This Python script automates the process of creating Virtual Machine (VM) instances equipped with NVIDIA Tesla P4 GPUs across multiple zones within the Google Cloud Platform (GCP). It's designed to iterate through a randomly selected list of GCP zones, check GPU availability, and attempt to create a VM in each zone until successful. The script logs the outcomes of these attempts, including success or failure reasons, into a CSV file named vm_creation_log_vaish.txt.
Authentication and Google Cloud API Setup The script begins by importing necessary modules and setting up authentication using the default credentials found in the environment. It then creates a service object to interact with the Compute Engine API.
project_id : The GCP project ID where the VMs will be created.
gpu_type : The type of GPU to attach to the VM, in this case, nvidia-tesla-p4.
machine_type, image_family, image_project: Specifications for the VM, including the machine type and the operating system image to use.
regions : Random list of GCP regions to search for available zones.
get_zones_for_regions() : Fetches available zones within specified regions.
wait_for_operation_completion() : Polls GCP operations (like VM creation) until they are completed, indicating success or failure.
check_gpu_availability() : Checks if the specified GPU type is available in a given zone.
The script performs the following steps in its main process:
Zone Iteration : It iterates through the zones derived from the specified regions, aiming to find a zone where the specified GPU is available.
VM Creation Attempt : For each zone, the script constructs a VM configuration including the desired GPU and attempts to create the VM. The VM configuration specifies a custom disk with a specific image, disk size, and type, alongside network and GPU accelerator configurations.
Logging : The outcome of each attempt is logged into vm_creation_log_vaish.txt. The log includes the VM name, zone, GPU type, and creation status ("Success", "Failed", or "GPU Not Available").
VM Deletion : Optionally (currently commented out), the script can also delete the created VMs, although this section requires further completion to function as intended.
Upon encountering an error during VM creation, the script logs the failure reason. It catches exceptions and includes them in the output log, providing insights into why creation might have failed.
The deletion process is intended to clean up resources which can be used for clean-up after testing or in case of partial success.
==========
Required actions>
1. Echo the part of the script description starting at "The script performs" and ending at "GPU accelerator configurations.".
2. Answer these questions using the script description:
(a) Into which file does the script log the outcome of each attempt?
(b) What GPU type does the script attach to the VM?
(c) What credentials does the script use for authentication?
The lines that come next are separate material from the script description.

Recorded data>
==========
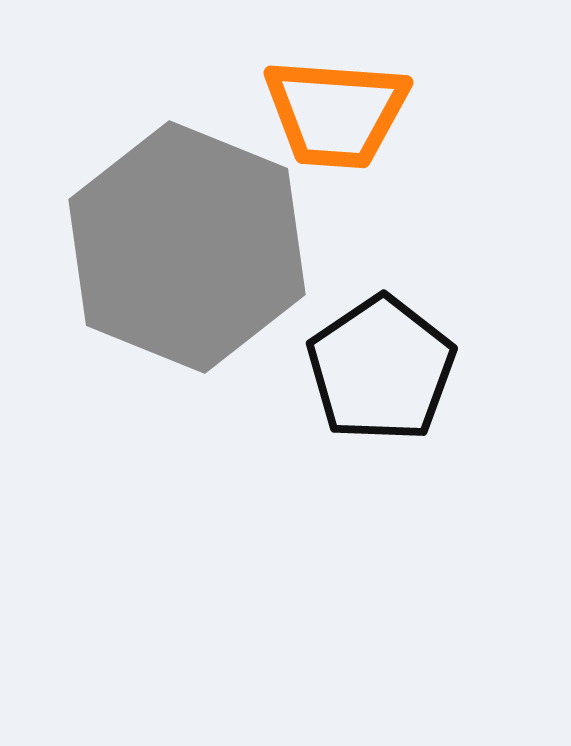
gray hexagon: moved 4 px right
==========
Task-by-task answers>
1.
The script performs the following steps in its main process:
Zone Iteration : It iterates through the zones derived from the specified regions, aiming to find a zone where the specified GPU is available.
VM Creation Attempt : For each zone, the script constructs a VM configuration including the desired GPU and attempts to create the VM. The VM configuration specifies a custom disk with a specific image, disk size, and type, alongside network and GPU accelerator configurations.

2.
(a) vm_creation_log_vaish.txt
(b) nvidia-tesla-p4
(c) The default credentials found in the environment